At least part of the confrontation was filmed by police video cameras, and the surveillance helicopter.
The officers were placed on administrative leave after the shooting but were back on the job within a few weeks.
Sacramento District Attorney Anne Marie Schubert scheduled a news conference to announce whether the officers broke any laws when they opened fire.
Although an independent autopsy ordered by Clark’s family determined that he was shot by police mostly from behind, a Sacramento County Coroner’s report conducted by a forensic pathologist found Clark had been shot once in the front of the left thigh, three times directly to the side, and three times in the right side of the back.
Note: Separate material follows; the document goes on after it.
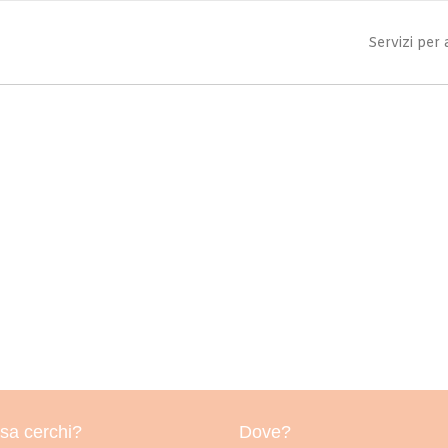
Servizi per
sa cerchi?
Dove?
Clark didn’t immediately die from his wounds even though just one of the wounds could have been fatal on its own, said Dr. Bennet Omalu, who conducted the autopsy for the family.
Authorities have said several minutes passed before Clark was treated because of fears he was armed.
The city braced for protests ahead of Saturday’s decision. After the shooting last March, emotions ran high when protests and rallies disrupted traffic and blocked access to NBA basketball games. At least one city council meeting was interrupted by protesters.
Business owners and political leaders have received warnings in recent days to stay away from downtown at least through the weekend.
Activist Al Sharpton gave the eulogy for Clark and derided the White House for dismissing the killing as a “local matter.”
“This is not a local matter,” Sharpton shouted during his remarks. “They have been killing young black men all over the country, and we are here to say that we are going to stand with Stephon Clark and his family.”